Roza Alkan
Deniz Faruk’un da ‘Zerya – Serhat’ta Bir Gün’ eserinden sonra ne yazacağını merak ediyordum, çünkü gördüklerinden sonra hiçbir şey olmamış gibi devam edemeyen bir tavrı vardı. Ve bu tavırla yeni kitabında hangi meselelere kafa yorduğunu, gündeminde neler olduğunu bilmek istiyordum. Kitabı çıkar çıkmaz edindim. Adı, ‘Tam Ağlayacaktım Arkadaşlar Dokundu’
Deniz Faruk Zeren’i “Zerya-Serhat’ta Bir Gün” isimli kitabıyla tanımıştım. İstismara uğramış engelli bir çocuğu güvenli bir yere taşımak için mücadele eden insanları anlatıyordu. Çocukların sıklıkla katledildiği, istismara uğradığı, açlıkla, yoklukla cebelleştiği bir coğrafyada verilen bu mücadele oldukça anlamlıydı. Çünkü bana göre insanların -özellikle de egemene karşı- verdiği yaşam mücadelesi, onur mücadelesi sadece etiğin değil estetiğin de konusu olmalı.
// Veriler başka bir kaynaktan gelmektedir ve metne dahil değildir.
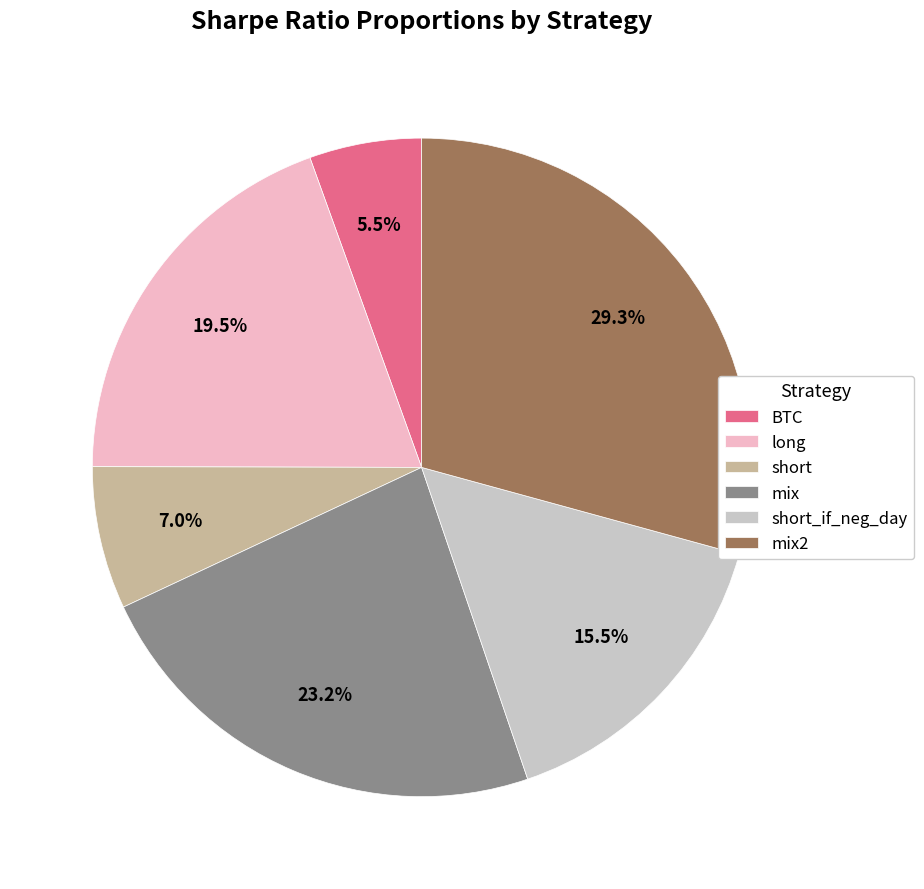

What is the ratio of the value at mix2 to the value at long?

1.5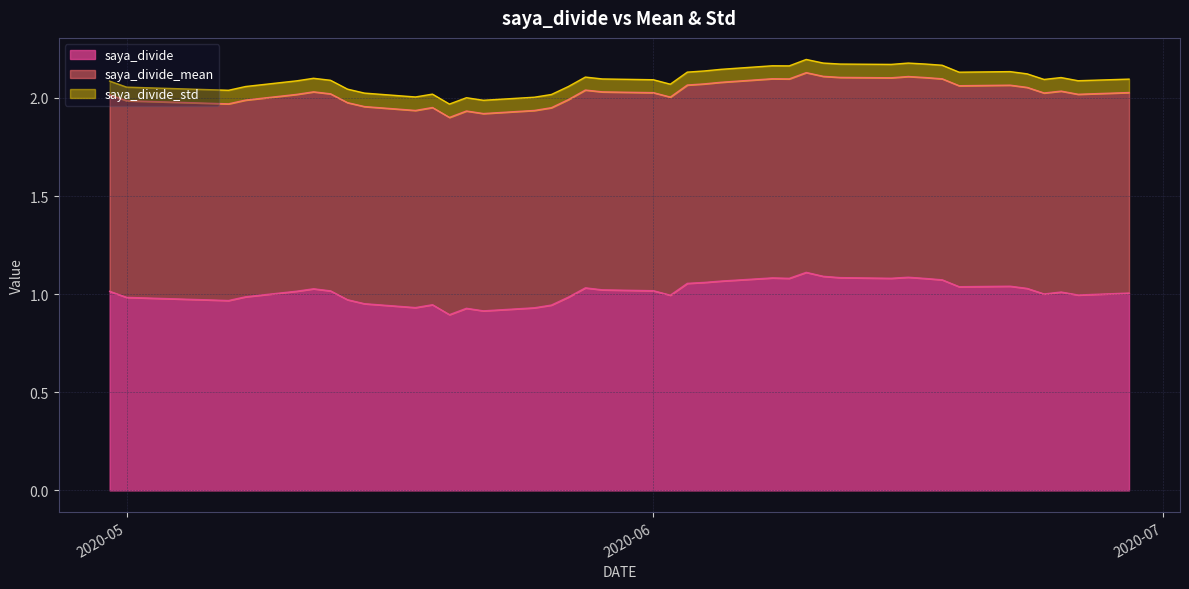

Which has a higher value, 2020-06-18 or 2020-05-08?

2020-06-18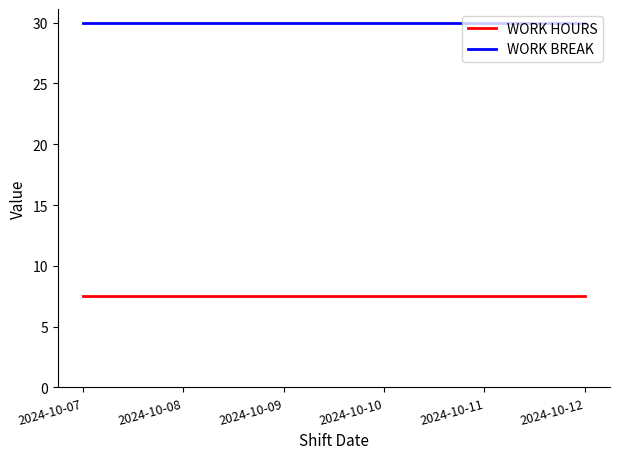

List the series in order of their overall mean, lowest first.

WORK HOURS, WORK BREAK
Son birkaç yıldır, bilhassa genç kuşak yazarların kişisel bunalımlarını, çıkmazlarını, dünyanın ve ülkenin gerçeklerinden uzak hallerini okumak çok yordu. Bir yazarın belirli konularda yazmasını isteyerek yazınını sınırlandırmasını beklemek tabii ki olması gereken değil. Slogan atması, propaganda yapması da beklenen, istenilen bir durum değil ama esen rüzgârın, uçan kuşun, yağan yağmurun bile yaratılan korku ikliminden payını aldığı bir coğrafyada sanatçının ve yarattığı evrenin bunlardan etkilenmemesi çok acayip. Veya kişisel bunalımının, çıkmazının esas kaynağını görmemesi, gördüğü halde es geçmesi anlaşılabilir bir durum değil bana göre. Sanatçının dünyasına konuk olurken onun kendine neyi dert edinip edinmediğini önemserim. Dünyaya dair anlatacak bir meselesi olmayan, dünyanın gidişatına tepkisiz kalan bir sanatçıyı çağının çok da ciddiye alacağını düşünmüyorum. Kurgu kitaplar okurken birinci önceliğim tabii ki haz almak. Ama yaşamdan da haz almak istiyorum ve yaşamdan alacağım hazza engel olanların kirli yüzü sadece yaşamda değil, yazında da görülsün isterim. Hal böyle olunca yumruğu havada olan sanatçıların üretimlerine daha yakın dururum.
Deniz Faruk’un da “Zerya – Serhat’ta Bir Gün” eserinden sonra ne yazacağını merak ediyordum, çünkü gördüklerinden sonra hiçbir şey olmamış gibi devam edemeyen bir tavrı vardı. Ve bu tavırla yeni kitabında hangi meselelere kafa yorduğunu, gündeminde neler olduğunu bilmek istiyordum. Kitabı çıkar çıkmaz edindim. Adı, “Tam Ağlayacaktım Arkadaşlar Dokundu.” Aslında isim içerik hakkında pek çok şey söylüyor zaten. Kitap Dipnot Yayınları’ndan çıktı. İçinde 21 hikâye var. “Rizgar” isimli küçücük bir hikayeyle başlıyor. Öfkelenen ama öfkesini yatıştırma gereği duymayan küçük Rizgar’ın hikayesidir bu. Öfkesini de alıp gider ve yazarın deyimiyle böylece hikâye başlar.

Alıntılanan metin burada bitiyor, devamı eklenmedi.